[Dataset entries]
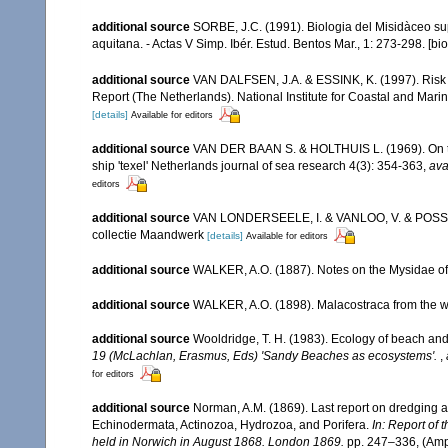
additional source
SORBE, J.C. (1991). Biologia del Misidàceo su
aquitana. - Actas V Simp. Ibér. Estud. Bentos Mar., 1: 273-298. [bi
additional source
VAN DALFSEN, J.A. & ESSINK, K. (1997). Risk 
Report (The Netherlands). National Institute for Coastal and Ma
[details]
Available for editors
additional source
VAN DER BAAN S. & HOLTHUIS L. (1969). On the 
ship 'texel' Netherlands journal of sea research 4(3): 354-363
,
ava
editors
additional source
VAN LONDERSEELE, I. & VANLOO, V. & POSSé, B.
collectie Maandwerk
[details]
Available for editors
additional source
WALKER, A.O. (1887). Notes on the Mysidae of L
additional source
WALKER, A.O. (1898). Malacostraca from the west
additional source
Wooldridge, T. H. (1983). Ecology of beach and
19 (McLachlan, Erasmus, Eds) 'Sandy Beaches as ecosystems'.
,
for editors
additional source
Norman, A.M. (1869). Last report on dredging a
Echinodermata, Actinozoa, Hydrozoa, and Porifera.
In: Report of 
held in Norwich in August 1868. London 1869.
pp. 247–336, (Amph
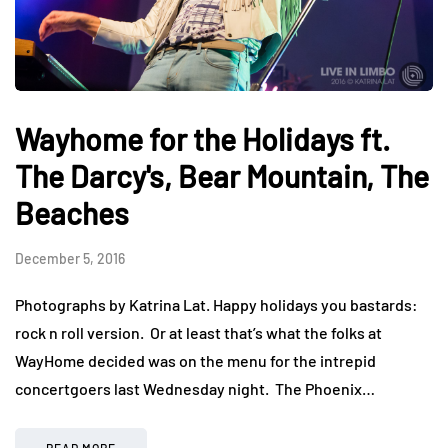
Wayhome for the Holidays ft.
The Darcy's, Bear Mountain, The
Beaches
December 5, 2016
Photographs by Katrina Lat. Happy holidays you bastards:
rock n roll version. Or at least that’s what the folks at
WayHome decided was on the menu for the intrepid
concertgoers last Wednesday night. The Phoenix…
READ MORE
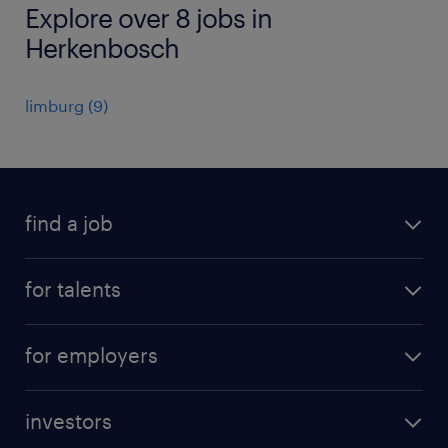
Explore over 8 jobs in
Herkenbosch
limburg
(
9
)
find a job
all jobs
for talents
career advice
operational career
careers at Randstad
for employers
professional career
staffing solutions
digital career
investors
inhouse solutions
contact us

PROBLEM DESCRIPTION
Rewrite the text of all the records above, replacing "additional source" with "further source" wherever it occurs and leaving everything else unchanged. Omit the pictures from your answer.

TASK RESPONSE
further source
SORBE, J.C. (1991). Biologia del Misidàceo su
aquitana. - Actas V Simp. Ibér. Estud. Bentos Mar., 1: 273-298. [bi
further source
VAN DALFSEN, J.A. & ESSINK, K. (1997). Risk 
Report (The Netherlands). National Institute for Coastal and Ma
[details]
Available for editors
further source
VAN DER BAAN S. & HOLTHUIS L. (1969). On the 
ship 'texel' Netherlands journal of sea research 4(3): 354-363
,
ava
editors
further source
VAN LONDERSEELE, I. & VANLOO, V. & POSSé, B.
collectie Maandwerk
[details]
Available for editors
further source
WALKER, A.O. (1887). Notes on the Mysidae of L
further source
WALKER, A.O. (1898). Malacostraca from the west
further source
Wooldridge, T. H. (1983). Ecology of beach and
19 (McLachlan, Erasmus, Eds) 'Sandy Beaches as ecosystems'.
,
for editors
further source
Norman, A.M. (1869). Last report on dredging a
Echinodermata, Actinozoa, Hydrozoa, and Porifera.
In: Report of 
held in Norwich in August 1868. London 1869.
pp. 247–336, (Amph
Wayhome for the Holidays ft.
The Darcy's, Bear Mountain, The
Beaches
December 5, 2016
Photographs by Katrina Lat. Happy holidays you bastards:
rock n roll version. Or at least that’s what the folks at
WayHome decided was on the menu for the intrepid
concertgoers last Wednesday night. The Phoenix…
READ MORE
Explore over 8 jobs in
Herkenbosch
limburg
(
9
)
find a job
all jobs
for talents
career advice
operational career
careers at Randstad
for employers
professional career
staffing solutions
digital career
investors
inhouse solutions
contact us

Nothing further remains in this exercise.